State and Local Government Technology Developments in 2022

State and Local Government Technology Developments in 2022

Gov CIO Outlook | Friday, August 19, 2022

Many mission-critical applications in state and local government are running on legacy architectures or old programming languages that are difficult to update or scale up due to the pandemic, thus bringing to light the urgent need for contemporary, digital government services.

FREMONT, CA: State and local governments spent 2021 responding in huge and minor ways to the ongoing coronavirus pandemic, which continued to transform how agencies use technology and citizens engage with government.

Agencies have adopted digital technology for government service delivery, streamlined government online portals, expanded on initiatives such as single digital identities for accessing government services and usefulness, and updated government websites to make them more user-friendly.

But considerable obstacles persist. Continued ransomware assaults on state and local governments persist. Despite the surge of federal funds, acquiring government grants to boost cybersecurity will take time.

The pandemic has highlighted the significance of investments in digital services, collaborative tools, and broadband growth, among other areas. StateTech surveyed state and local government IT professionals and practitioners for their perspectives on the most important technological trends to watch in 2022.

Zero-Trust Cybersecurity Is Imminent

As a result of the White House's order that federal agencies adopt the zero-trust framework, zero-trust is a hot topic in the federal government, but it is still in its infancy in state and local governments. This is nevertheless beginning to change.

Governments may anticipate more states adopting a zero-trust cybersecurity strategy. For example, 67 percent of state CIOs who answered the 2021 Annual State CIO Survey believe that implementing or expanding a zero-trust framework will garner more attention during the next two to three years. In 2023, governments plan to lay the groundwork for implementing the strategy, which labels every user as suspicious unless they will be validated.

This will be a progressive and continual maturation of capabilities. Zero trust does not have to be a one-time initiative, and it most likely cannot be. States may already possess 50 to 75 percent of the technological and organizational skills required for zero-trust, with the majority already in place.
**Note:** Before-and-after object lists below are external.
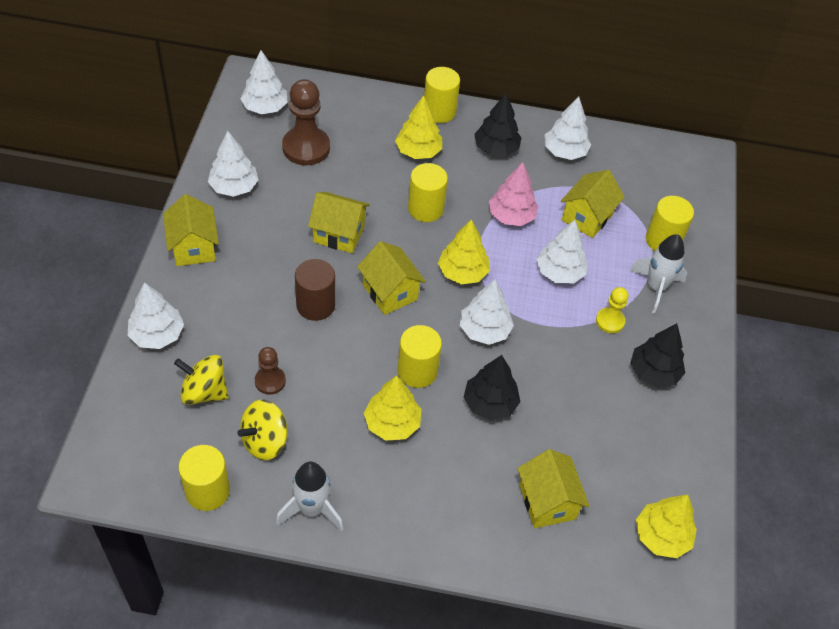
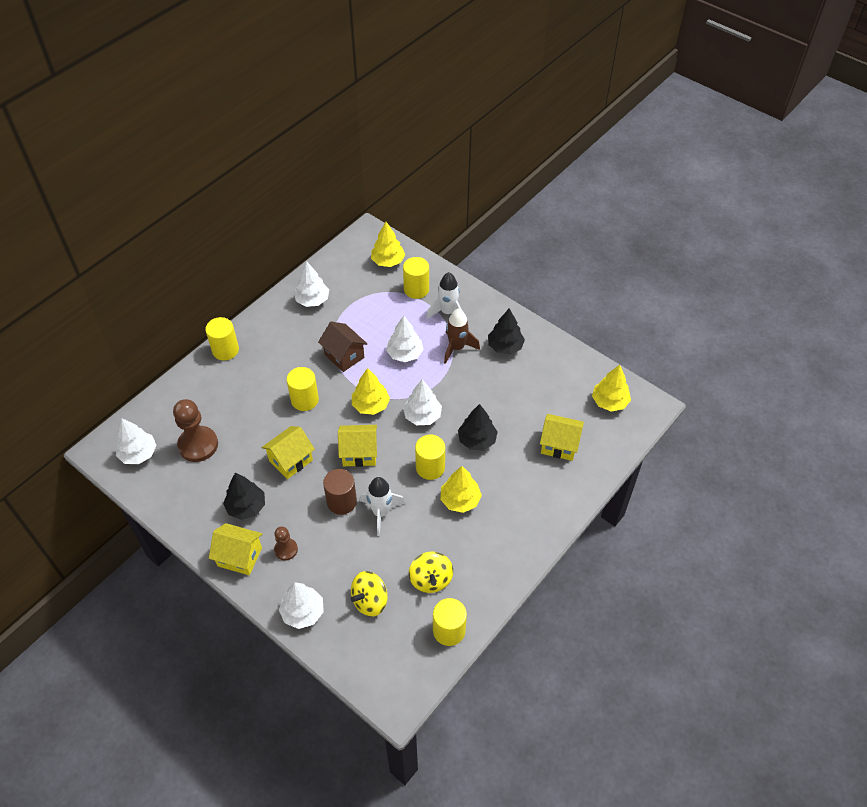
camera: 55 degrees left, 0 degrees up
(234, 187) = (201, 507): white tree -> none
(270, 381) = (386, 556): brown pawn -> brown pawn (286, 549)
(312, 509) = (496, 574): white rocket -> white rocket (381, 512)
(418, 151) = (252, 379): yellow tree -> yellow tree (388, 261)
(496, 148) = (282, 335): black tree -> black tree (246, 506)
(511, 216) = (344, 356): pink tree -> brown house
(587, 217) = (373, 317): yellow house -> none
(610, 321) = (457, 348): yellow pawn -> brown rocket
Coordination and orchestration of these capabilities will be the next stage in implementing the zero-trust pillars incrementally.

States Plan to Increase IAM Access to Government Services

At the annual NASCIO conference, it seemed like every state was eager to deploy an identity and access management program.

Some states, like Ohio, are well on their way to adopting a single digital identity that residents can use to access a vast array of government services. Others are just starting—however, this appears to be the path many are taking.

Numerous states are developing a single identity, or super identity, that links all pertinent certificates, licenses, and other perspectives of the citizen. States must implement the capabilities required to construct and administer these super identities and the numerous credentials controlled under them.